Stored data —
§ §
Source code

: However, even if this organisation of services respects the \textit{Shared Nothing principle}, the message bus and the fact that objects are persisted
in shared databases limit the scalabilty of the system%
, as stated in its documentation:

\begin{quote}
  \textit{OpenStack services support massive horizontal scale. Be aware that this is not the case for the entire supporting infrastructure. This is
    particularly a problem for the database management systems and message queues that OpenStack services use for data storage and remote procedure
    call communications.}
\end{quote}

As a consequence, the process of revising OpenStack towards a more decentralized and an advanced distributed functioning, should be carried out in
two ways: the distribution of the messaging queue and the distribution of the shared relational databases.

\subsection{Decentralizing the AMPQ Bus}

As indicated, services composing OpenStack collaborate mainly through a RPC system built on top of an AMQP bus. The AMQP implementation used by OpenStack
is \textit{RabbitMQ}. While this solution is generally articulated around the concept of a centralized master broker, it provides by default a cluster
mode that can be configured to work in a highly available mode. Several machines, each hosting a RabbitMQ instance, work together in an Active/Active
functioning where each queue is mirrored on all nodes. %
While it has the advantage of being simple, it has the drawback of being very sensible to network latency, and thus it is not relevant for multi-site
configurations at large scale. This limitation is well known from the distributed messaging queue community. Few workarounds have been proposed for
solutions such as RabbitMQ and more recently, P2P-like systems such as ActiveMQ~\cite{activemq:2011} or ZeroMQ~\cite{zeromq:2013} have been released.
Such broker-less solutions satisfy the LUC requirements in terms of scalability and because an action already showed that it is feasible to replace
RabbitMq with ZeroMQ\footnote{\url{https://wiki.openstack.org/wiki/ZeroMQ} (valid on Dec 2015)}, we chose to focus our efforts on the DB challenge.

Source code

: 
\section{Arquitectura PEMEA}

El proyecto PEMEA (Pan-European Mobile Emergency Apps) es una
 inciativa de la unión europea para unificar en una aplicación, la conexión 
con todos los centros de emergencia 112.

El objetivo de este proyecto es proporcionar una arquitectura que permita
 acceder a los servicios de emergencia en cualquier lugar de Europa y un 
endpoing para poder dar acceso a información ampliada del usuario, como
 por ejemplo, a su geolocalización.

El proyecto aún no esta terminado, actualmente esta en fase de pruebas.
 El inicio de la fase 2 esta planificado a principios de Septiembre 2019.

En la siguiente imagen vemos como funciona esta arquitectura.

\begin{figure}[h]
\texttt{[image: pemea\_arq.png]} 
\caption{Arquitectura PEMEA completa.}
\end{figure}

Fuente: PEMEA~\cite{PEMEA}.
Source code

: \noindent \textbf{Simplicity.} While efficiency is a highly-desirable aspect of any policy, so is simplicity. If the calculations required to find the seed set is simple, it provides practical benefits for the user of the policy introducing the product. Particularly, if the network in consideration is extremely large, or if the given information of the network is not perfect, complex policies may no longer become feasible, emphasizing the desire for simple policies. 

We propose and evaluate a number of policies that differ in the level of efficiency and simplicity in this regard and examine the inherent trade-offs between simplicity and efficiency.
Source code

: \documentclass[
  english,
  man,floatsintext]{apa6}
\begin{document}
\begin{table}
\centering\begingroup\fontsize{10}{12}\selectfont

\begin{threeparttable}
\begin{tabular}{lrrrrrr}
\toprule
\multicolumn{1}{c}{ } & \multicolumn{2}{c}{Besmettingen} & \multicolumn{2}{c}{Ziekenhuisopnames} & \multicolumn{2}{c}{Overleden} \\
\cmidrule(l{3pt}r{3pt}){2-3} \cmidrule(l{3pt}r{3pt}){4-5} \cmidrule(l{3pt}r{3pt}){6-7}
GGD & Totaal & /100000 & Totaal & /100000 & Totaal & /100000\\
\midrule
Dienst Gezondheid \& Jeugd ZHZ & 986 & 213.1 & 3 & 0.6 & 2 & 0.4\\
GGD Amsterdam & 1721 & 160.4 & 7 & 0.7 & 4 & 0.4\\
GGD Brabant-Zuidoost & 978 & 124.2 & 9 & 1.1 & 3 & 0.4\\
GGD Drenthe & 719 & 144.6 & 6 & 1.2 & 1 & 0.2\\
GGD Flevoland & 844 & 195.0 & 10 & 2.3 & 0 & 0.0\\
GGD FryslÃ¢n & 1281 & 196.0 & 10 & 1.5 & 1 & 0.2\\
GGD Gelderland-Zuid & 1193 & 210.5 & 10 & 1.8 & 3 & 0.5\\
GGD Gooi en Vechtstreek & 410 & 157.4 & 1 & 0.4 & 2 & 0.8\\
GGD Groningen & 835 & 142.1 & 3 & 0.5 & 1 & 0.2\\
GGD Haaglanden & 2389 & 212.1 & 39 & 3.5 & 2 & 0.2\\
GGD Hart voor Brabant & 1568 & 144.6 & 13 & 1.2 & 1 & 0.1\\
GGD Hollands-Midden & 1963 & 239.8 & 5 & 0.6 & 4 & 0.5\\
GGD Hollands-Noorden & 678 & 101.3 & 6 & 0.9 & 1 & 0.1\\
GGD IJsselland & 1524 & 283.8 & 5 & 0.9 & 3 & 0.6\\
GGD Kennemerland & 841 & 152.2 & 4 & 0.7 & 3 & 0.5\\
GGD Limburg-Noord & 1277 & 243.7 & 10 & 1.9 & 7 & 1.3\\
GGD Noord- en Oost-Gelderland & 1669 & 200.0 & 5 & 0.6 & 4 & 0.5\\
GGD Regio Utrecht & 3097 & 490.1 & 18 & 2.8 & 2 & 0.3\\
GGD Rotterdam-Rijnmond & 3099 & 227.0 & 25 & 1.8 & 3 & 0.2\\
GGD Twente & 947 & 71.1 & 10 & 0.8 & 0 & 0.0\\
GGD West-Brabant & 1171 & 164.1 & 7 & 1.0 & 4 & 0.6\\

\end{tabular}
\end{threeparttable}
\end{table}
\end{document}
§ §
To do — The answer must consist of each line from the data that includes the string "network".

Your response —
While it has the advantage of being simple, it has the drawback of being very sensible to network latency, and thus it is not relevant for multi-site
: \noindent \textbf{Simplicity.} While efficiency is a highly-desirable aspect of any policy, so is simplicity. If the calculations required to find the seed set is simple, it provides practical benefits for the user of the policy introducing the product. Particularly, if the network in consideration is extremely large, or if the given information of the network is not perfect, complex policies may no longer become feasible, emphasizing the desire for simple policies. 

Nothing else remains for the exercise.